* Quoted text *
I Before E Except After C, And Sometimes...Why?

What do you do when you have too many small ideas to blog about, not many big ones, and even less time? I'll tell you: it's LIST MAKING TIME. Whoot. I love lists, and I have 20 minutes before my next call. Go time. 

1.  "i" Before "e" except after "c", and sometimes...why can't I ever spell recieved "received" correctly the first time? Because I've taught myself to do it wrong for 25+ years. Old (bad) habits die hard.  Hug your spellchecker, because without it we'd all look like idiots. 

2.  Dante clued us in to the levels of hell in his Divine Comedy, but he neglected to list the Elementary School Parking Lot as Level 10. I discovered it during that first week of Kindergarten. 

3.  Data visualization is a large part of what I do in my design work. This firm is a rockstar of the industry, and this infographic (Wanderwort: exported German words used around the world) is right up my alley.  I love this stuff almost as much as I love shoes. Almost. 

4.  We know a website called www.dapperstache.com is going to be good because they have part of the word "mustache" in the name.  That alone makes them noteworthy, but then they published the Periodic Table of Awesoments and well...it's pretty awesome. I'm glad to see that Boobs (13 Bb) and Christopher Walken (87 Wn) made the list. Also, note that Chuck Norris doesn't get an element abbreviation. That's because NOBODY ABBREVIATES CHUCK NORRIS.

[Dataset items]
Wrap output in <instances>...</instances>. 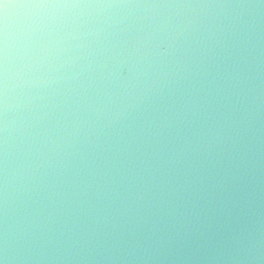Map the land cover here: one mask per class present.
Wrapping results in <instances>:
<instances>
[{"label":"clouds","instance_id":"1","mask_svg":"<svg viewBox=\"0 0 264 264\" xmlns=\"http://www.w3.org/2000/svg\"><path fill=\"white\" fill-rule=\"evenodd\" d=\"M0 264H264V0H0Z\"/></svg>","mask_w":264,"mask_h":264}]
</instances>
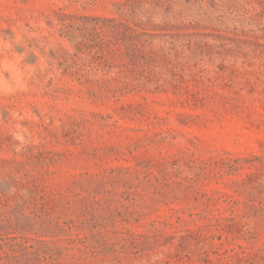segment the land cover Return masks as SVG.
<instances>
[{
	"label": "rangeland",
	"instance_id": "rangeland-1",
	"mask_svg": "<svg viewBox=\"0 0 264 264\" xmlns=\"http://www.w3.org/2000/svg\"><path fill=\"white\" fill-rule=\"evenodd\" d=\"M0 264H264V0H0Z\"/></svg>",
	"mask_w": 264,
	"mask_h": 264
}]
</instances>
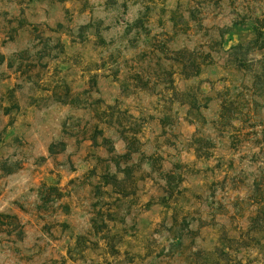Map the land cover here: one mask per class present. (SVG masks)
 <instances>
[{
  "label": "rangeland",
  "instance_id": "1",
  "mask_svg": "<svg viewBox=\"0 0 264 264\" xmlns=\"http://www.w3.org/2000/svg\"><path fill=\"white\" fill-rule=\"evenodd\" d=\"M263 36L264 0H0V264H264Z\"/></svg>",
  "mask_w": 264,
  "mask_h": 264
},
{
  "label": "trees",
  "instance_id": "2",
  "mask_svg": "<svg viewBox=\"0 0 264 264\" xmlns=\"http://www.w3.org/2000/svg\"><path fill=\"white\" fill-rule=\"evenodd\" d=\"M260 32L258 31L257 32V37L255 38V42L258 43V39L260 37ZM262 43L259 44L260 47L264 48V36H263V40L261 41ZM257 198H256V203L258 204L259 208H264V188H260L258 185H257ZM258 219V215H255L253 217V220H257Z\"/></svg>",
  "mask_w": 264,
  "mask_h": 264
}]
</instances>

* Brief A *
Locate every line in the records containing the string "label" and copy each one. Case counts.
* Brief B *
Carry on the blog post listing small ideas, picking up after its last sentence.

* Expected output A *
[{"label":"clouds","instance_id":"1","mask_svg":"<svg viewBox=\"0 0 264 264\" xmlns=\"http://www.w3.org/2000/svg\"><path fill=\"white\" fill-rule=\"evenodd\" d=\"M0 264H264V0H0Z\"/></svg>","mask_w":264,"mask_h":264}]
	"label": "rangeland",
  "label": "rangeland",
  "label": "trees",

* Expected output B *
5.  Do you love someone? Do you want to call them something that is NOT their actual name, but you're worried you'll offend? Now you CAN, without those embarassing slip-ups. Relax and read on: before you text your sweet poopsy-woopsie, simply click here to check your handy Terms of Endearment website (now with gender-specific terms and cautionary notes!), and make sure his/her new nickname doesn't land you on the couch for the night. Editor's note: I honestly don't know if "beautitful" is a typo or not. 


  1. This makes me want to make the links stand out more!

  2. GREAT link. (BTW I am going to have to agree with Kid..hard to see the link)
    Reminds me of a book I need to bring you to borrow.."the big book of filth" 6500 sex slang words and phrases. It's a hoot.

  3. ...you may not want to encourage our already filthy linguistic patterns. Or, rather, my filthy...fuck it, bring it to borrow.

    I'll fix the links this weekend.

  4. BRINGING IT tonight! Even gives you what year/decade/century the word was most popular. I view it as education.

  5. Take a moment to reconsider your offer, because I want to steal this book from you now.

  6. I will let you borrow for an extended period of time.....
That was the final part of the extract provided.